*Data for processing*:
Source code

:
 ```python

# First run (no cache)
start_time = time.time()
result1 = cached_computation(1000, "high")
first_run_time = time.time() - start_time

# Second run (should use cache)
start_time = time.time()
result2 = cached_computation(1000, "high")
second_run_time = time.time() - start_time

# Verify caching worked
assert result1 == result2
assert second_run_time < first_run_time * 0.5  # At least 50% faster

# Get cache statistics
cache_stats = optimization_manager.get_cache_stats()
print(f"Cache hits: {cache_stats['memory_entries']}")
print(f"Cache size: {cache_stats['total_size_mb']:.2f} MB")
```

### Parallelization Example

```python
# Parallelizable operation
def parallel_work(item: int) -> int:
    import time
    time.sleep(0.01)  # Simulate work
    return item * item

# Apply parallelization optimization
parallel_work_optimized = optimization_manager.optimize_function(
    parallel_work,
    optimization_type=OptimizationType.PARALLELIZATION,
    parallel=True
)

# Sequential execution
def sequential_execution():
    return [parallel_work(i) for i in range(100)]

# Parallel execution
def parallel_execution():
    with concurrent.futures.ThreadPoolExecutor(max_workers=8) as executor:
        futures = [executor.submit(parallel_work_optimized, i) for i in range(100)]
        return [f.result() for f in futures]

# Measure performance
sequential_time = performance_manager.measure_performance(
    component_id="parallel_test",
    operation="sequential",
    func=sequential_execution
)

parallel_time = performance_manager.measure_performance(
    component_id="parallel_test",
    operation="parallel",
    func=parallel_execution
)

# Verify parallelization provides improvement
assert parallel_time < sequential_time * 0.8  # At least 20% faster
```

*Try it*:
Each line of the records with the word "return" in it is to be copied.

*Solution to this task*:
    return item * item
    return [parallel_work(i) for i in range(100)]
        return [f.result() for f in futures]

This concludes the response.